Conclusion 

The day has finally arrived. Looking back, it was just a matter of time, wasn’t it? 

When we burned, it was really brighter than the sun. When we sunk, it was also deeper than the pits of hell. 

This, is an unfamiliar feeling. Perhaps I’ve forgotten. As I always do. 

Maybe soon I can forget it again. 

It’s been a hell of a ride. Truly. 

Now it’s time to get off. 

Resigned 

Something as special as this… shouldn’t be causing so much resentment. 

Efforts to resolve this have all been in vain. 

The mind has to wander to be distracted. Otherwise the ugliness surfaces. 

But is it really a solution if you turn your face away while it stews and simmers underneath? 

I don’t know. 

The mind strays. 

Maybe it’s not so special after all. 

Will

I may not be the fittest, strongest, tallest, or fastest in any given day. But sometimes,  I’m surprised by how much I can achieve through sheer grit and willpower. 
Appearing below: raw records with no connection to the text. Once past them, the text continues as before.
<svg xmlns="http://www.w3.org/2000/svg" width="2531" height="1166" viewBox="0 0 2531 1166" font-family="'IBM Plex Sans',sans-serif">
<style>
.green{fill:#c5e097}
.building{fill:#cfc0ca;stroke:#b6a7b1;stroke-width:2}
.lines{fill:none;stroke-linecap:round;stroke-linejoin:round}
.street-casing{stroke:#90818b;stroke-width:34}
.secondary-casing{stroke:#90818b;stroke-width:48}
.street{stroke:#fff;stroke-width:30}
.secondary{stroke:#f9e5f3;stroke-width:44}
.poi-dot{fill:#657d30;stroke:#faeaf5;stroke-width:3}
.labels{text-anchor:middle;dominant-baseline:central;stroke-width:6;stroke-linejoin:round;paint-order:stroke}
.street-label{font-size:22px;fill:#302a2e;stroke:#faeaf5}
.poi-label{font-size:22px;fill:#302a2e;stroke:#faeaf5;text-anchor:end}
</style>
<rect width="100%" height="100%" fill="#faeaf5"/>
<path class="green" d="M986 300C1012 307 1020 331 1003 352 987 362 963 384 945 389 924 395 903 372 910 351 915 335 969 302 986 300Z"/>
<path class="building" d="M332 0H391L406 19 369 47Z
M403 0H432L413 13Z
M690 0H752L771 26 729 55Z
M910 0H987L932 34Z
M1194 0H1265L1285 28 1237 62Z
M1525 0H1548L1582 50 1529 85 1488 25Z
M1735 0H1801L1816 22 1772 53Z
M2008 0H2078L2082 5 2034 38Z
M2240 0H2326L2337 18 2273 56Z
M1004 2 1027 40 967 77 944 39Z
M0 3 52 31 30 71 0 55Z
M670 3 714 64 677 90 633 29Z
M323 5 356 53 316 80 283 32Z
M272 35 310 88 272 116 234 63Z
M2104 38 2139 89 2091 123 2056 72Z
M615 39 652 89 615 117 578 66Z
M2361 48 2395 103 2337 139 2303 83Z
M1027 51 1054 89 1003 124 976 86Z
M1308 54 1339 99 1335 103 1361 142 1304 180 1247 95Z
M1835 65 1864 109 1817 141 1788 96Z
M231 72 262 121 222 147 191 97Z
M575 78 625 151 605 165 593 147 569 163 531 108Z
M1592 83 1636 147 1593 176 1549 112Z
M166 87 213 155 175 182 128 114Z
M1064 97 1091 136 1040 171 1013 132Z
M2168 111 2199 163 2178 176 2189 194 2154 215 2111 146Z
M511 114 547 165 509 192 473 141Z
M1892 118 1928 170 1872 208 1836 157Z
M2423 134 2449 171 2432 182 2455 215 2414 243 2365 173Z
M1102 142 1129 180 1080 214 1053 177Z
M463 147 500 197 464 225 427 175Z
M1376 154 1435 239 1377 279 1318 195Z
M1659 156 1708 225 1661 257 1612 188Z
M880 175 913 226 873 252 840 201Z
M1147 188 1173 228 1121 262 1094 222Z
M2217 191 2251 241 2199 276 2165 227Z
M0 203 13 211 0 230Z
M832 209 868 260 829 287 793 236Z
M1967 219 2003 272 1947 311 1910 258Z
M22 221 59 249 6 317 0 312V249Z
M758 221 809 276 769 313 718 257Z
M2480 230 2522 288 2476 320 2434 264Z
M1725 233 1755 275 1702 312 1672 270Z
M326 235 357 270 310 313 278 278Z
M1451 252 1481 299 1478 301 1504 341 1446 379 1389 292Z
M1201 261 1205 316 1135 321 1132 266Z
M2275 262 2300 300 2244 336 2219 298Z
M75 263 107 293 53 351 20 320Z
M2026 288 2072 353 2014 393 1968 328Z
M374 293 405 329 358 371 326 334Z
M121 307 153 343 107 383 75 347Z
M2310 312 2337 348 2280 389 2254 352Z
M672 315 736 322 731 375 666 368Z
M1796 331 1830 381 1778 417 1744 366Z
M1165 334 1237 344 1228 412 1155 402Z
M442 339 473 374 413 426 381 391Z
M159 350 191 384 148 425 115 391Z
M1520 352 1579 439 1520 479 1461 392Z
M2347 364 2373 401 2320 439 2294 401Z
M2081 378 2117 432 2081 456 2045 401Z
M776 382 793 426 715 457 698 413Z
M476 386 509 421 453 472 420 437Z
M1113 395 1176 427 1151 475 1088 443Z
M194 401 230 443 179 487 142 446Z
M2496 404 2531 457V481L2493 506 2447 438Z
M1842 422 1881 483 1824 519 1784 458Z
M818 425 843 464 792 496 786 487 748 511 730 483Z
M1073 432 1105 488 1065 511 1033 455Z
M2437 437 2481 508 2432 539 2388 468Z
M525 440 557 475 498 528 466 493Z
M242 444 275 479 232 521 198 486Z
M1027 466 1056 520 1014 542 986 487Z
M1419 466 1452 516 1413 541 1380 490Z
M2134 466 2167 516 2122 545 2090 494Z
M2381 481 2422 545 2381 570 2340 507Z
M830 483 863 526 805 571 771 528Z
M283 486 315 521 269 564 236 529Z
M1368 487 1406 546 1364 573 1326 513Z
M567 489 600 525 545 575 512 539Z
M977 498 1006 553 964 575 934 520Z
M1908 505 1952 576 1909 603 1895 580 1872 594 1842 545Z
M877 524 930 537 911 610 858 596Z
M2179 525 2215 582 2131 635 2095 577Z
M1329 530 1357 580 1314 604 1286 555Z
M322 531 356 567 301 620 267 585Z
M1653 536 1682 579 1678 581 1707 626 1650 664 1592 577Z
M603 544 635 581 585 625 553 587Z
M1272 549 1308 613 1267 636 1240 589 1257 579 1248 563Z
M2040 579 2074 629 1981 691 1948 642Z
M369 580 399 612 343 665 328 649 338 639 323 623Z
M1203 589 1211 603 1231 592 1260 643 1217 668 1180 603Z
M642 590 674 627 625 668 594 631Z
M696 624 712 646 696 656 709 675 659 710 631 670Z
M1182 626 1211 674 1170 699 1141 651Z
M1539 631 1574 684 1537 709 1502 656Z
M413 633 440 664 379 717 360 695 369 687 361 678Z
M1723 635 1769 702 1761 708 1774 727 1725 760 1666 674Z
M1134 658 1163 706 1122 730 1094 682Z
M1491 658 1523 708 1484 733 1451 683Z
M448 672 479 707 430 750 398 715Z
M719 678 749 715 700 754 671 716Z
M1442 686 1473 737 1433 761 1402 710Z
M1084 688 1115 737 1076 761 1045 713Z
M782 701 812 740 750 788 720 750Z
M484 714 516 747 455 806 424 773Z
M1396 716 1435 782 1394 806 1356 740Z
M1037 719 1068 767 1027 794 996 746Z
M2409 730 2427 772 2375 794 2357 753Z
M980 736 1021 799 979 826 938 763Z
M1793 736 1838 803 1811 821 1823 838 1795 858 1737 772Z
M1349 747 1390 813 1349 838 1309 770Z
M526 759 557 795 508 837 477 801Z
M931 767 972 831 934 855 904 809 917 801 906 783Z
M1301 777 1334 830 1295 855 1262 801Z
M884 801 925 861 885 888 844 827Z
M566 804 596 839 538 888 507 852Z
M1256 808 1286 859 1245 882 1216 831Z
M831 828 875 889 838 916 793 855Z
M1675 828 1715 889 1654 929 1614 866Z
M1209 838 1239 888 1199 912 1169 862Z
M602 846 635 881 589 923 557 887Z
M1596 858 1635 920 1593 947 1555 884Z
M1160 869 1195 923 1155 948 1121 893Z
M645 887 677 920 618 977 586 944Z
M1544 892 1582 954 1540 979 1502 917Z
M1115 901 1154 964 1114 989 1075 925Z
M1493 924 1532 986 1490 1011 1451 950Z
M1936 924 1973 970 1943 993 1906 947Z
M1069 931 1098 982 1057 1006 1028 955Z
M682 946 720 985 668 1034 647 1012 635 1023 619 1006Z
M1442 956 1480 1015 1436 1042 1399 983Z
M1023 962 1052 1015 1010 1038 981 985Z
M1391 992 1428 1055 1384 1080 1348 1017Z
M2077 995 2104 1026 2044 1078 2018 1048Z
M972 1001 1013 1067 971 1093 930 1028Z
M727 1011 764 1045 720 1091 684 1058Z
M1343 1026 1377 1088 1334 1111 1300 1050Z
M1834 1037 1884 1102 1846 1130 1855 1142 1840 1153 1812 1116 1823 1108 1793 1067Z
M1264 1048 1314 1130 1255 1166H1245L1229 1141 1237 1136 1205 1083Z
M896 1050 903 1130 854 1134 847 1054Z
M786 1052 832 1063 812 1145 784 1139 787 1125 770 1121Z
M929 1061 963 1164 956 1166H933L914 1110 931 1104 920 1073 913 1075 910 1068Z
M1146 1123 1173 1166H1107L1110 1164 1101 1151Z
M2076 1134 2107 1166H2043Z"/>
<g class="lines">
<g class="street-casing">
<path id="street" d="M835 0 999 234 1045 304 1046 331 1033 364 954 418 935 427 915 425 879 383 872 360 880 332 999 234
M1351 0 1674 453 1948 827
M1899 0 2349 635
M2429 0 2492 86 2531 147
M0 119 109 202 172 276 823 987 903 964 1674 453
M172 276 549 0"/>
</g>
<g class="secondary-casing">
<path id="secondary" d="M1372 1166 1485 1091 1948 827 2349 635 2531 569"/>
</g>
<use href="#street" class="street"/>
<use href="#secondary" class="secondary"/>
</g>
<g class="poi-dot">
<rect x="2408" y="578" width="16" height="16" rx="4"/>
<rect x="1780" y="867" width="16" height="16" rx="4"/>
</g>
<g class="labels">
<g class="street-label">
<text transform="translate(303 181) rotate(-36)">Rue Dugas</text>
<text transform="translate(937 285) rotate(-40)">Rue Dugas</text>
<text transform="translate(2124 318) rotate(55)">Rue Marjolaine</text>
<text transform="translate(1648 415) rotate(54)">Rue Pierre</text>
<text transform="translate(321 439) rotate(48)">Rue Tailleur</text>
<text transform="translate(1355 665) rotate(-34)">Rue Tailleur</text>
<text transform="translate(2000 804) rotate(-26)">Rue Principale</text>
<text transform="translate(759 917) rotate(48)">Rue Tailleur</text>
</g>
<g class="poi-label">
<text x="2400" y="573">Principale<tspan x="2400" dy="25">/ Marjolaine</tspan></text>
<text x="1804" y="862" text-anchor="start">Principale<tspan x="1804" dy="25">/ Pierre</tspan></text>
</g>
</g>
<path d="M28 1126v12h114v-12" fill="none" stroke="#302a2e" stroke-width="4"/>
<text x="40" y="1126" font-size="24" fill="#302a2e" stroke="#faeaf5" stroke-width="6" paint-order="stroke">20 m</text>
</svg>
Today, I’ve impressed myself. I made it through an obstacle course that has defeated even grown men. No matter how tough it got, I told myself that I had to do it. Just another step, just another breath. If people can do it, then there’s all the more reason that I can too. A single admission of defeat is all that’s needed to wipe out all your previous progress. And my unwillingness to wipe them out worked to propel me towards the finishing line. 

And so, just like that, a pint-sized me managed to come out of the whole thing stronger and better, both physically and mentally. 

I’ll wear these battle scars with pride.